● **Excerpted passage**:

Content starts

Citizens in action Tea party

DOUG HUFFMAN, of Sierra School of Survival, speaks to the Sierra Foothills Tea Party on Thursday, Jan. 17. Photo by Jason Bross

By
From page A1 | January 21, 2013 |

“Show up, show up, show up. Get involved, get involved, get involved. Get other people to get involved. When you don’t go to meetings to give your input, then they’re just planning everything for you.” So began the first Sierra Foothills Tea Party meeting of the year. Held on Thursday, Jan. 17 in the community room at Burke Junction in Cameron Park, about 50 people were present for an evening that included guest speakers.

“We are a portal of education and action in the community — a forum for like-minded people to come together. It’s not our group, it’s your group. We want to hear your ideas,” said Terry Crumpley, 47, founder and leader of the group. During her invocation, Crumpley emphasized the number of city planning and other meetings she herself has attended in recent weeks. “I may not have seen my kids much, but someday they’ll understand. I’m trying to make a better country for all of us.”

Content ends

● **Exercise 1**: Repeat word for word the stretch of the Tea Party meeting article from "Citizens in action" through "included guest speakers.".

● **Extracted material**:
Content starts

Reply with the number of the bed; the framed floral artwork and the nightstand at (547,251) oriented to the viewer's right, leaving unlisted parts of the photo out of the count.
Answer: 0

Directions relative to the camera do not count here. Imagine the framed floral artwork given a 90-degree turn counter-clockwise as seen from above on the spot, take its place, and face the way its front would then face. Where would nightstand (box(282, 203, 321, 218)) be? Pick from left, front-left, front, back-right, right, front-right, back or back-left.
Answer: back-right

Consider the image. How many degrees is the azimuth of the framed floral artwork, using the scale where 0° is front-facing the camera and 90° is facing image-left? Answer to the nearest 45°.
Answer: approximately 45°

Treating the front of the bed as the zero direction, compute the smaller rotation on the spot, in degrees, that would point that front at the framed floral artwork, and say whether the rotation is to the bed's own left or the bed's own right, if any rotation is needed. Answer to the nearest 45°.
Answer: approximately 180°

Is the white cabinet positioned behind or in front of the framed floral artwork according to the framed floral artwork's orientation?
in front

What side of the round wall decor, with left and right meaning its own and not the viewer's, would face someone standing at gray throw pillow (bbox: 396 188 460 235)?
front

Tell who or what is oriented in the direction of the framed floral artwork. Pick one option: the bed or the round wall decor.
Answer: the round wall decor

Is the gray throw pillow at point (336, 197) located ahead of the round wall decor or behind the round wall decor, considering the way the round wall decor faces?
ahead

Content ends

● **Exercise 2**: Render the stretch of the entries from the line containing "Tell who or" through the end of the entries as a Markdown table with the columns Row and Line. Number each row and leave out blank lines.

● **Response 1**:
Citizens in action Tea party

DOUG HUFFMAN, of Sierra School of Survival, speaks to the Sierra Foothills Tea Party on Thursday, Jan. 17. Photo by Jason Bross

By
From page A1 | January 21, 2013 |

“Show up, show up, show up. Get involved, get involved, get involved. Get other people to get involved. When you don’t go to meetings to give your input, then they’re just planning everything for you.” So began the first Sierra Foothills Tea Party meeting of the year. Held on Thursday, Jan. 17 in the community room at Burke Junction in Cameron Park, about 50 people were present for an evening that included guest speakers.

● **Response 2**:
| Row | Line |
|---|---|
| 1 | Tell who or what is oriented in the direction of the framed floral artwork. Pick one option: the bed or the round wall decor. |
| 2 | Answer: the round wall decor |
| 3 | Is the gray throw pillow at point (336, 197) located ahead of the round wall decor or behind the round wall decor, considering the way the round wall decor faces? |
| 4 | ahead |